TROIS PETITS JOURS ET PUIS S’EN VA - L'Infirmière Magazine n° 339 du 15/02/2014 | Espace Infirmier
 

L'infirmière Magazine n° 339 du 15/02/2014

 

CHIRURGIE

ACTUALITÉ

DU CÔTÉ DES… ÉTABLISSEMENTS

SANDRA MIGNOT  

La chirurgie accélérée du côlon fait ses premiers pas à l’AP-HP. Une procédure d’avenir qui nécessite une forte présence paramédicale au lit du patient.

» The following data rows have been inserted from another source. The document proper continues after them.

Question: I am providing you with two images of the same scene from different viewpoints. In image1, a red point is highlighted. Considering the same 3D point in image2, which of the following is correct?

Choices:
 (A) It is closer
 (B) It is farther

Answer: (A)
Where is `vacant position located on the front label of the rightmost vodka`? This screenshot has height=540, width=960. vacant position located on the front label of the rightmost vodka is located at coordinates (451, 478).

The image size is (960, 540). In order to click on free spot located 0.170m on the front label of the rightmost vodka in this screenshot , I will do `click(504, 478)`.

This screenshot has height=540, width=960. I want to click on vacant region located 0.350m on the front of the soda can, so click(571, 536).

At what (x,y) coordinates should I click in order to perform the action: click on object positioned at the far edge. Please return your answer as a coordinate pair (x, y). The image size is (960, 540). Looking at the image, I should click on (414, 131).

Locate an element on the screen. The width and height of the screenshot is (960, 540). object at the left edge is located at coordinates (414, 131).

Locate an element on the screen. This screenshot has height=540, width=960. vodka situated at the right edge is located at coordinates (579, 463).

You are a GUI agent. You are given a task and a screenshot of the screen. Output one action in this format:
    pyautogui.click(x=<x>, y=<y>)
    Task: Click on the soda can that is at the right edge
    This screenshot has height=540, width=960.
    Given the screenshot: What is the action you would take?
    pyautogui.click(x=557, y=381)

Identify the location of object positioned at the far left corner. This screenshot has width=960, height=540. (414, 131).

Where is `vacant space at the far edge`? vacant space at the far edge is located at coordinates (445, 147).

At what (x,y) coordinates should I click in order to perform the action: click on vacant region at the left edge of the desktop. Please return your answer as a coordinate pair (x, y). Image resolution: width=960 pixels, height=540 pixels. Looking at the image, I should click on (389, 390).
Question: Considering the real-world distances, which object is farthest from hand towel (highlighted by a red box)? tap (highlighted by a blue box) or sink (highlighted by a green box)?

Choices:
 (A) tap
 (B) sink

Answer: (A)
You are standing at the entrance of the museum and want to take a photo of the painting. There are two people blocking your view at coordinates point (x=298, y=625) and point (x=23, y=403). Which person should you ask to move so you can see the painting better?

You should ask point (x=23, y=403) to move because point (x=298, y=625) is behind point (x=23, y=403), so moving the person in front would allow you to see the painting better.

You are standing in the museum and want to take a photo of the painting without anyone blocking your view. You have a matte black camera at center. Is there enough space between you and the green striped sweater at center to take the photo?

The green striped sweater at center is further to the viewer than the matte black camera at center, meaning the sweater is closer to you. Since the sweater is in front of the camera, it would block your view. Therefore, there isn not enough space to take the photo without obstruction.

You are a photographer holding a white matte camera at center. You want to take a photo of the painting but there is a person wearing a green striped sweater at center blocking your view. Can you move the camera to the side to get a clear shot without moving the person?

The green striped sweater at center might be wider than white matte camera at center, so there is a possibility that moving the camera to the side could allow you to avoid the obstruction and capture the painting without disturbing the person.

L’hôpital Saint-Antoine (AP-HP) a lancé, début janvier, un programme de chirurgie du côlon en trois jours, contre une moyenne de huit jours habituellement. Cette procédure dite « de récupération rapide » (ou « fast-track » en anglais), permet un retour rapide et complet du patient vers l’autonomie via une prise en charge anesthésique spécifique, une intervention par cœlioscopie et la stimulation accélérée de la reprise du transit. Il s’agit d’une hospitalisation plus courte, qui réduirait le risque de contracter une infection nosocomiale, met en avant l’AP-HP. Initiée au Danemark en 1995, la procédure est devenue la norme en Grande-Bretagne depuis plusieurs années. En France, quelques établissements privés l’ont déjà mise en place, mais elle reste peu développée. Le protocole prévoit l’absorption d’une boisson sucrée deux heures avant l’anesthésie, puis l’arrêt des liquides. Quant aux solides, seulement six heures de jeûne pré-opératoire doivent être observées. L’analgésie sera de préférence non morphinique, cette molécule ralentissant le transit. Dès l’après-midi qui suit la chirurgie, le patient est levé par le kinésithérapeute et l’infirmière.

Déambulation préconisée

Cette procédure a dû être légèrement adaptée en France : difficile, en effet, de recommander la déambulation vers les salles de restauration ou de télévision puisqu’elles n’existent pas. « Mais, quelques pas dans le couloir peuvent suffire. Nous avons chiffré un objectif de 25 à 50 mètres de déambulation », précise le Pr Yann Parc, professeur des universités et praticien hospitalier au service de chirurgie digestive et générale de Saint-Antoine. Côté alimentation, des gommes à mâcher sont recommandées dès le retour du bloc. Un repas léger pourra être pris le lendemain. Si tout se déroule bien, le retour au domicile, sans suivi particulier, peut être envisagé à partir du troisième jour.

Une brochure a été spécifiquement conçue pour expliquer la procédure au patient. L’infirmière la remet, lors de la consultation, aux personnes éligibles – principalement des patients atteints de cancer du côlon ou de maladies inflammatoires du tube digestif, pour l’instant. Le déroulé de l’hospitalisation y est décrit. Pour les infirmières, la procédure ne semble pourtant pas aller de soi. « C’est trop rapide, remarque Mélanie Saulnier, IDE dans le service de chirurgie générale et digestive. Le patient souffre beaucoup quand on le lève. » La prise en charge de la douleur devrait être prochainement améliorée. « Nous avons des ajustements à apporter, bien sûr, nous n’en sommes encore qu’au quatrième patient, explique Ghislaine Thomas, cadre référente du service de chirurgie générale et digestive. Je pense que d’ici à un an, on trouvera cette organisation tout à fait normale. »

Évaluer la douleur

Selon le Pr Parc, l’objectif n’est pas de diminuer le temps de présence du personnel, mais plutôt d’augmenter le turn-over des patients. « Il faut être auprès du patient, surveiller sa glycémie, l’aider à se mobiliser, évaluer la douleur, résume-t-il. Et puis, il faut évidemment savoir comment réagir en cas de problème. Donc, cela nécessite vraiment la présence et la compétence d’une infirmière. » « Les patients accueillent cette chirurgie de manière variable, constate Yann Parc. Certains sont inquiets d’un retour précoce à la maison, comme on le note dans la chirurgie ambulatoire, mais ils ont le choix. Après, ils se montrent généralement très satisfaits. » Le chirurgien note également que « moins les gens passent de temps en chirurgie, mieux ils acceptent les traitements qui pourront suivre ».